The Florida House of Representatives has passed legislation by an 89-25 margin that would limit Citizens Property Insurance Corp.’s ability to assess private insurers’ policyholders to make up for shortfalls at the state-backed insurer.

Sponsored by Rep. Ben Albritton, R-Wauchula, H.B. 1127 reduces the post-event assessments that Citizens can lay on other insurers’ policies in coastal zones to 2% from the current 6%, while eliminating altogether the existing 6% regular assessments on other commercial and personal lines policies.

Policies are assessed when claims exhaust Citizens’ reserves and an initial round of 15% assessments on Citizens’ own policyholders. Albritton’s bill also would change the recoupment process for any remaining deficits to be paid over time through “emergency” assessments, rather than the regular assessments that must be paid to Citizens by private insurers within one month.

The significantly reduced threat of post-event hurricane taxes is expected to make Florida a more attractive market for private insurers, many of whom fled the state both before and after a set of 2007 “reforms” that rolled back rates and required both Citizens and the state-backed Florida Hurricane Catastrophe Fund to take on an enormous amount of risk.

Of course, as with recent efforts for Cat Fund reform, which have again found themselves stalled, Citizens reform likewise has come up against resistance. In both cases, one of the major obstacles has been Rep. Dorothy Hukill, R-Port Orange, chair of the House Economic Affairs Committee. As the Wall Street Journal‘s Mary Kissel described it :

On Wednesday, Ms. Hukill introduced amendments to a catch-all insurance bill sponsored by Kissimmee Rep. Mike Horner. The original Horner bill had language that required Citizens’ applicants to get three private market quotes before obtaining taxpayer-backed insurance and limited agent commissions. The Hukill amendments erased those good ideas. Thankfully, other Citizens reform bills in the House and Senate are still moving ahead.

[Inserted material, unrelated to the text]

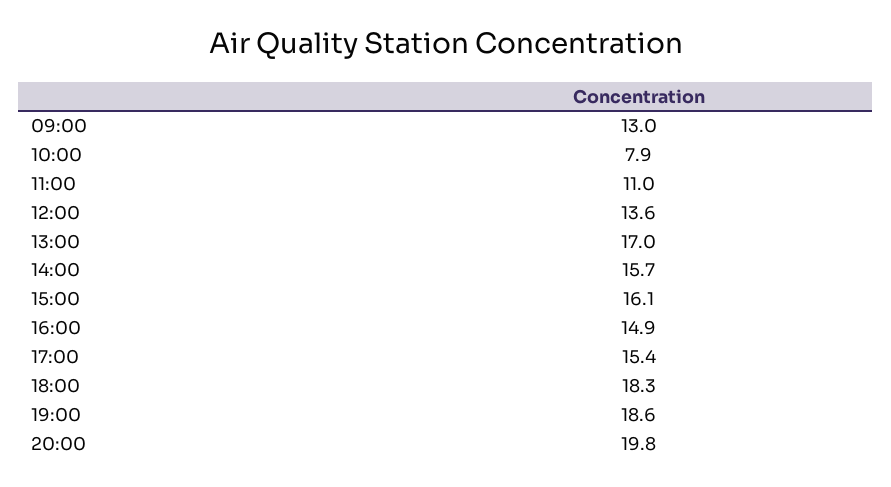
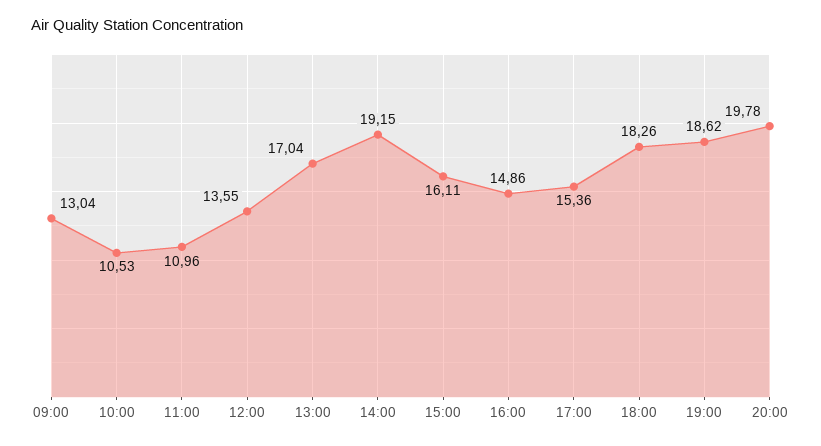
10:00: 7.9 -> 10.53
14:00: 15.7 -> 19.15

GOP members of the Economic Affairs Committee went along with Ms. Hukill’s power play without even debating it, which was the least that should’ve been done. But the far greater sin lies with Ms. Hukill, who is term-limited in the House and running for a state Senate seat this year. She may think that opposing unpopular reforms will win her backers at the polls, but it sure doesn’t say anything positive about her leadership qualities.

Citizens has apologists on the other side of the aisle, as well. Responding to Albritton’s contentions that, even with the reduced authority to lay assessments, Citizens still has $6 billion in reserves, $3.5 billion in borrow money and the backing of the Cat Fund, said Rep. Jeff Clemens, D-Lake Worth, told the Gainesville Sun that this only demonstrated earlier warnings about Citizens’ precarious financial state were “overblown.”

“I think in private moments some of my colleagues will admit that Citizens is in better shape than many of our private insurers,” Clemens said. “Unfortunately, their ideology won’t let them admit that in public so it was refreshing to hear Rep. Albritton come out and say it.”

Of course, private insurers don’t enjoy the full-faith-and-credit of the State of Florida, nor are they able to tax their competitors’ customers when it turns out they’ve run out of money. Which is not to mention the fact that Florida would enjoy a far healthier private market were its leaders not so intent on suppressing rates for short-term political gains.

Leaving those quibbles aside, with passage of Albritton’s bill, attention now turns to its companion, S.B. 1346. That measure has cleared the Banking and Insurance Committee and two subcommittees of the Senate Budget Committee. It still must pass the full Budget Committee before it can be brought up for a vote on the Senate floor.